662,71 Euro begründet.

III.

a) Die Kostenentscheidung folgt aus den §§ 91 Abs. 1, 92 Abs. 1, 97 Abs. 1, 516 Abs. 3 S. 1 ZPO. Der Berufungsantrag zu 1b formuliert (in Abgrenzung zum Berufungsantrag zu 3) eine konkrete Forderung gegenüber dem Beklagten und muss deshalb bei der Bemessung der Kostenquote (soweit die Berufung zurückgenommen wurde im Rahmen von § 516 Abs. 3 S. 1 ZPO) gesondert berücksichtigt werden, wobei der übliche Abschlag für einen Feststellungsantrag mit 20 % angesetzt wird (5.557,72 Euro ./. 20 % = 4.446,18 Euro). Den Feststellungsantrag zu 3. bewertet der Senat bei einer Gesamtbetrachtung (wobei die Kostenhöhe des Behandlungsplans als Orientierungspunkt herangezogen wird) mit 6.500,– Euro. Die Höhe des Schmerzensgeldes hat die Klägerin zwar in das Ermessen des Gerichts gestellt. Der Senat geht aber davon aus, dass – wie bei der Bemessung der Beschwer – der Betrag maßgeblich ist, den der Kläger mindestens fordert (Baumbach/Lauterbach/Albers/Hartmann ZPO, 67. Aufl., Anh § 3, Rn. 100).

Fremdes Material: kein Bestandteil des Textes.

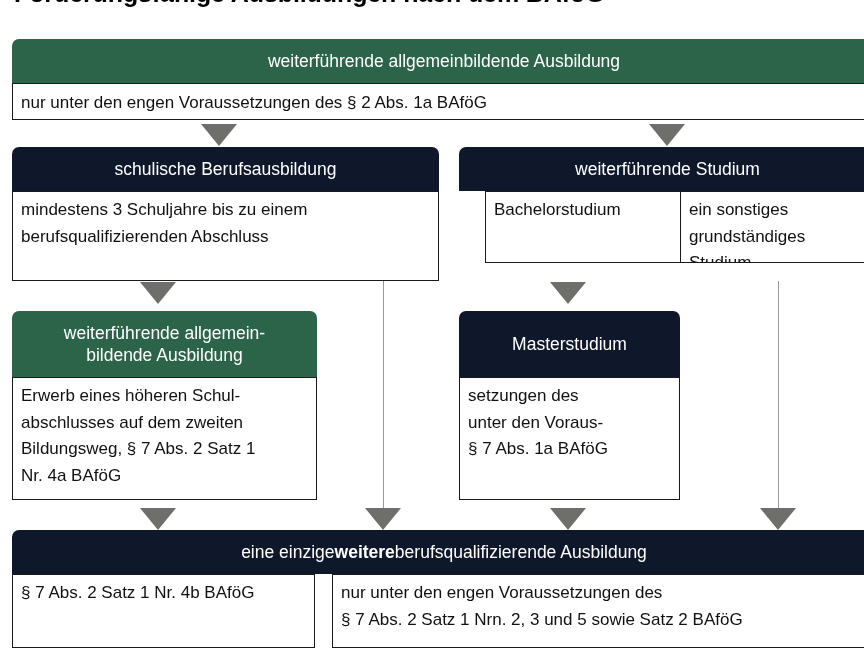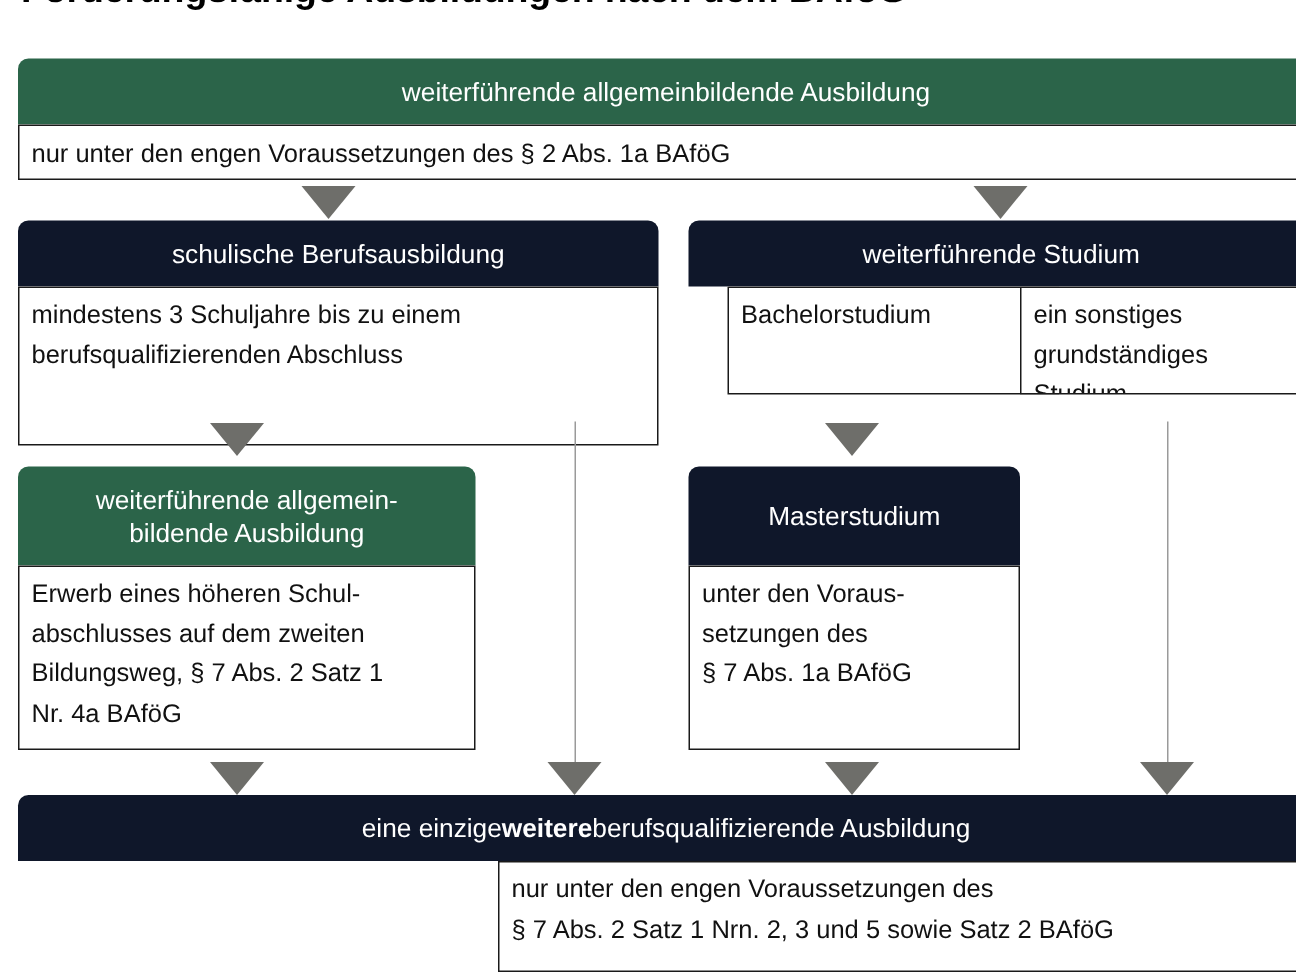--- a/index.html
+++ b/index.html
@@ -99,7 +99,7 @@
 
   <div class="abs hdr hdr-red" style="left:0px; top:147px; width:427px; height:44px;">schulische Berufsausbildung</div>
 
-  <div class="abs bodybox" style="left:0px; top:191px; width:427px; height:106px;">
+  <div class="abs bodybox" style="left:0px; top:191px; width:427px; height:90px;">
     <div>mindestens 3 Schuljahre bis zu einem</div>
     <div>berufsqualifizierenden Abschluss</div>
   </div>

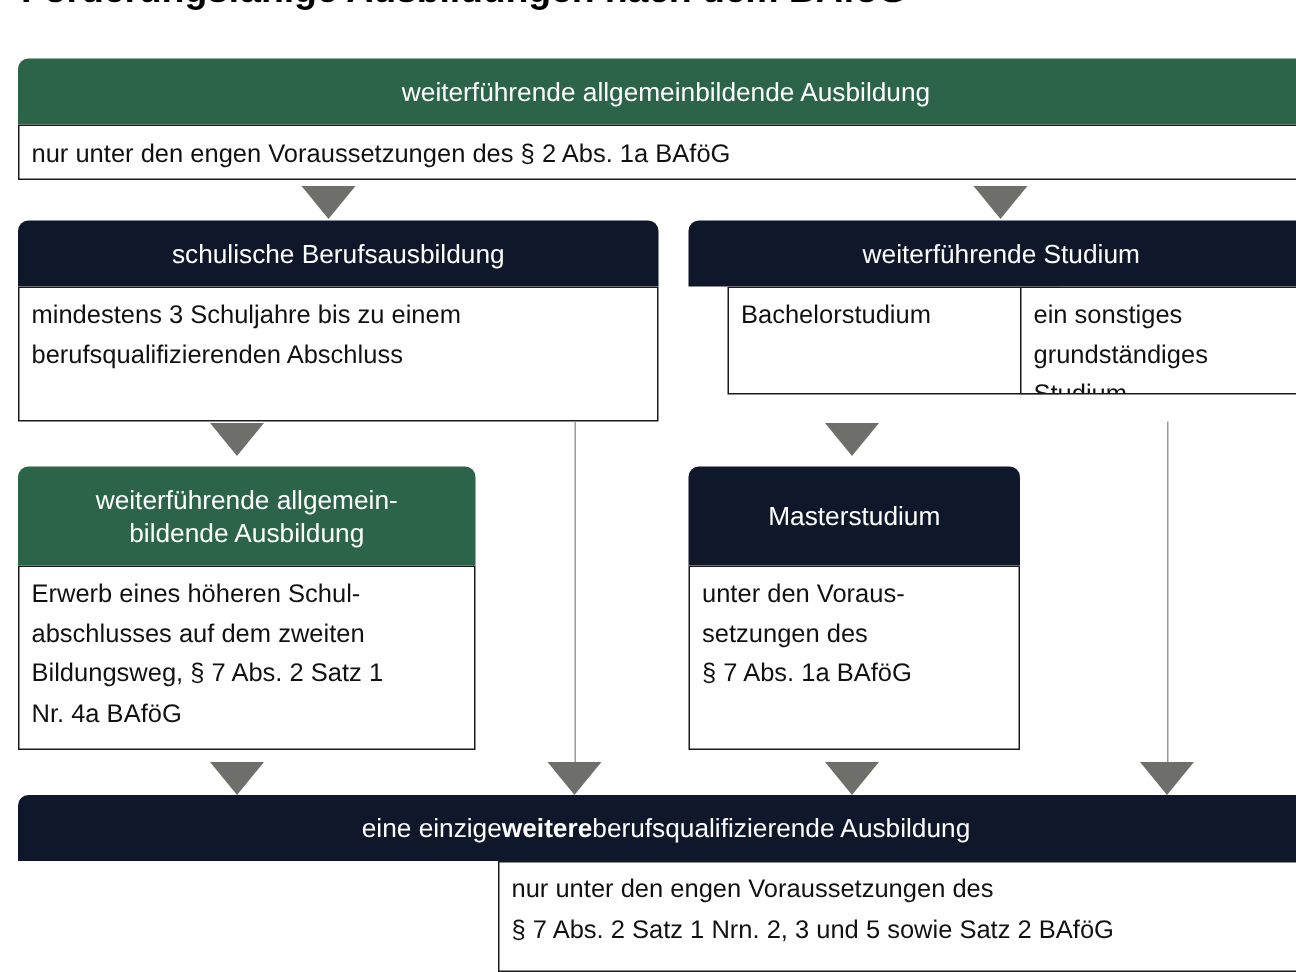--- a/index.html
+++ b/index.html
@@ -135,8 +135,8 @@
   <div class="abs hdr hdr-red" style="left:447px; top:311px; width:221px; height:66px;">Masterstudium</div>
 
   <div class="abs bodybox" style="left:447px; top:377px; width:221px; height:123px;">
+    <div>setzungen des</div>
     <div>unter den Voraus-</div>
-    <div>setzungen des</div>
     <div>§ 7 Abs. 1a BAföG</div>
   </div>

Die Klägerin hat bereits in der Klageschrift (S. 4 – Bl. 4 I -) ausgeführt, dass sie ein Schmerzensgeld von mindestens 10.000,– Euro für angemessen erachtet. Für die Bestimmung der Obsiegens-/ Unterliegensquote ergibt sich damit folgende Gegenüberstellung:

Antrag

BU

Kosten Behandlungsplan:

614,98 Euro

Behandlungsplan

4.446,18 Euro

Feststellungsantrag

6.500, — Euro

6.500, — Euro

Schmerzensgeld

10.000, — Euro

1.000, — Euro

RA-Kosten

961,28 Euro

662,71 Euro

22.522,44 Euro

8.162,71 Euro

Die Kostenquote beträgt auf dieser Basis (gerundet) 64 % (Klägerin) zu 36 % (Beklagter).

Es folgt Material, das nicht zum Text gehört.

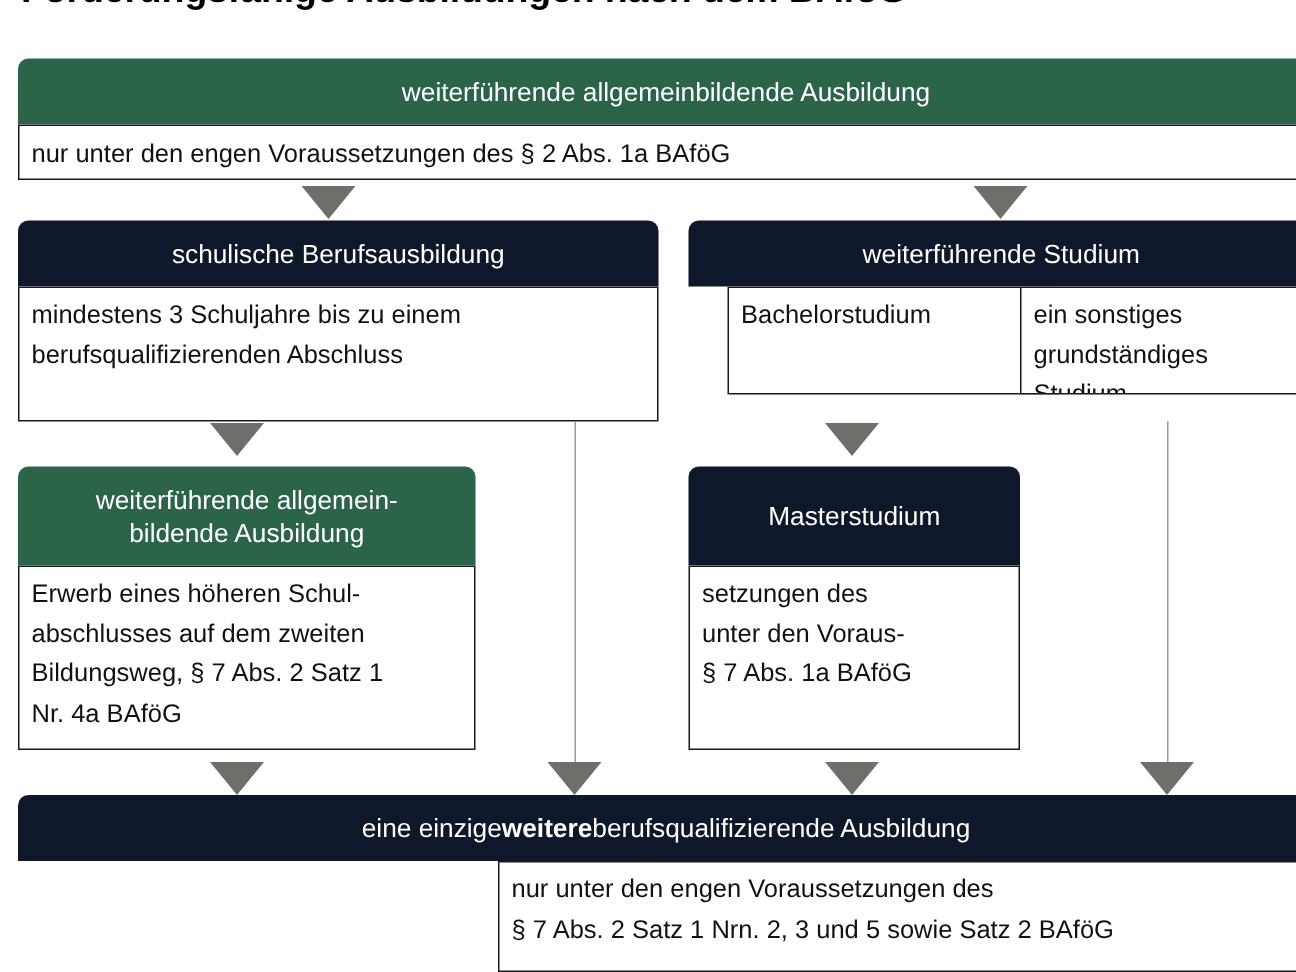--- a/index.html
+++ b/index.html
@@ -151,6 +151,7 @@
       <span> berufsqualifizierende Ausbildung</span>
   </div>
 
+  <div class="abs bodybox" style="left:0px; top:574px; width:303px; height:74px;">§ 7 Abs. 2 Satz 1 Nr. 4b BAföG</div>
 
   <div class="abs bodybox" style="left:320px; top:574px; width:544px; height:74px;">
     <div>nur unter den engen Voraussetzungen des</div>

Die Differenz zwischen dem vorgenannten Ausgangsbetrag für die Kostenquote von 22.522,44 Euro und dem eingangs genannten Streitwert für das Berufungsverfahren (21.561,16 Euro) resultiert daraus, dass die vorgerichtlichen Rechtsanwaltskosten zwar die Kostenquote beeinflussen (§ 92 Abs. 1 ZPO), nicht aber den Streitwert erhöhen (Senat, Urteil vom 4.6.2009 – 1 U 4/09 – m.w.N.). Die Abänderung der erstinstanzlichen Streitwertfestsetzung beruht auf § 63 Abs. 3 S. 1 GKG.

b) Die Entscheidung zur vorläufigen Vollstreckbarkeit beruht auf den §§ 708 Nr. 10, 711, 713 ZPO.

c) Die Revision ist nicht zuzulassen, weil die Voraussetzungen von § 543 ZPO nicht vorliegen.